DESCRIPTION OF THE TASK:
Type out the lines below exactly, pictures excluded.

DATA SECTION:

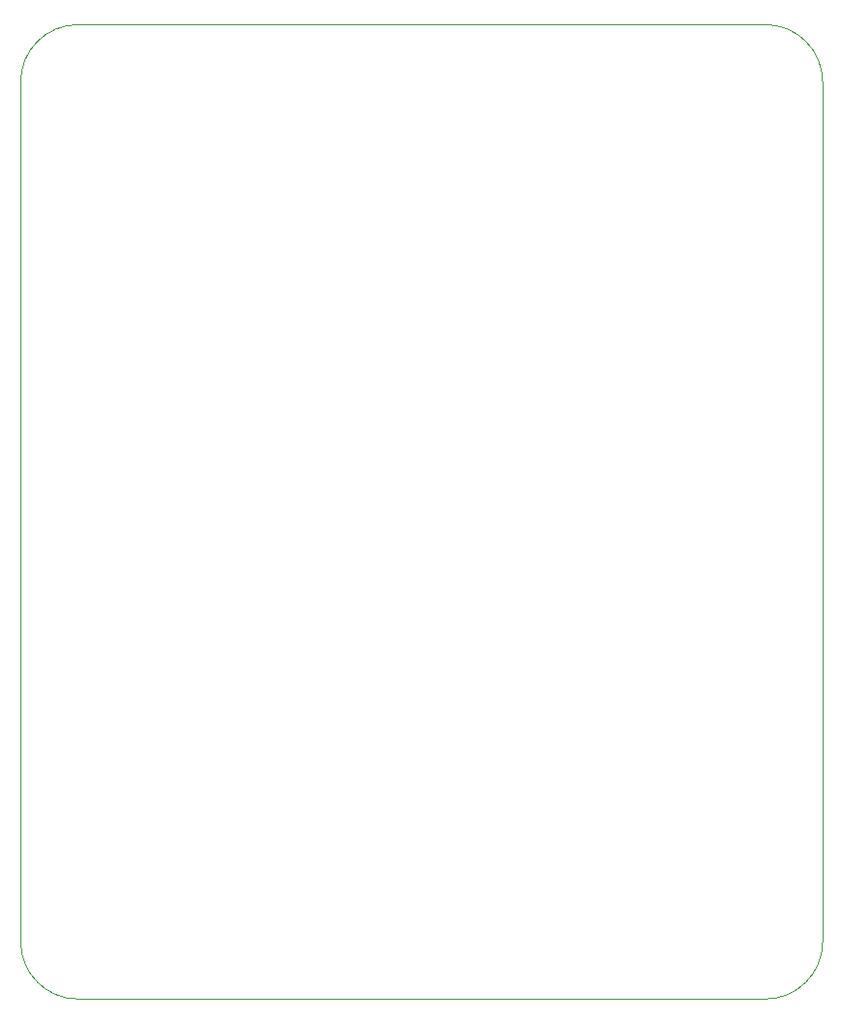
<source format=gbr>
%TF.GenerationSoftware,KiCad,Pcbnew,7.0.6-0*%
%TF.CreationDate,2024-09-28T22:57:35-04:00*%
%TF.ProjectId,GuitarFX,47756974-6172-4465-982e-6b696361645f,rev?*%
%TF.SameCoordinates,Original*%
%TF.FileFunction,Profile,NP*%
%FSLAX46Y46*%
G04 Gerber Fmt 4.6, Leading zero omitted, Abs format (unit mm)*
G04 Created by KiCad (PCBNEW 7.0.6-0) date 2024-09-28 22:57:35*
%MOMM*%
%LPD*%
G01*
G04 APERTURE LIST*
%TA.AperFunction,Profile*%
%ADD10C,0.100000*%
%TD*%
G04 APERTURE END LIST*
D10*
X180000000Y-63500000D02*
X180000000Y-138500000D01*
X115000000Y-58500000D02*
G75*
G03*
X110000000Y-63500000I0J-5000000D01*
G01*
X110000000Y-138500000D02*
X110000000Y-63500000D01*
X175000000Y-143500000D02*
G75*
G03*
X180000000Y-138500000I0J5000000D01*
G01*
X180000000Y-63500000D02*
G75*
G03*
X175000000Y-58500000I-5000000J0D01*
G01*
X110000000Y-138500000D02*
G75*
G03*
X115000000Y-143500000I5000000J0D01*
G01*
X115000000Y-143500000D02*
X175000000Y-143500000D01*
X115000000Y-58500000D02*
X175000000Y-58500000D01*
M02*

</source>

WRITTEN SOLUTION:
<source format=gbr>
%TF.GenerationSoftware,KiCad,Pcbnew,7.0.6-0*%
%TF.CreationDate,2024-09-28T22:57:35-04:00*%
%TF.ProjectId,GuitarFX,47756974-6172-4465-982e-6b696361645f,rev?*%
%TF.SameCoordinates,Original*%
%TF.FileFunction,Profile,NP*%
%FSLAX46Y46*%
G04 Gerber Fmt 4.6, Leading zero omitted, Abs format (unit mm)*
G04 Created by KiCad (PCBNEW 7.0.6-0) date 2024-09-28 22:57:35*
%MOMM*%
%LPD*%
G01*
G04 APERTURE LIST*
%TA.AperFunction,Profile*%
%ADD10C,0.100000*%
%TD*%
G04 APERTURE END LIST*
D10*
X180000000Y-63500000D02*
X180000000Y-138500000D01*
X115000000Y-58500000D02*
G75*
G03*
X110000000Y-63500000I0J-5000000D01*
G01*
X110000000Y-138500000D02*
X110000000Y-63500000D01*
X175000000Y-143500000D02*
G75*
G03*
X180000000Y-138500000I0J5000000D01*
G01*
X180000000Y-63500000D02*
G75*
G03*
X175000000Y-58500000I-5000000J0D01*
G01*
X110000000Y-138500000D02*
G75*
G03*
X115000000Y-143500000I5000000J0D01*
G01*
X115000000Y-143500000D02*
X175000000Y-143500000D01*
X115000000Y-58500000D02*
X175000000Y-58500000D01*
M02*

</source>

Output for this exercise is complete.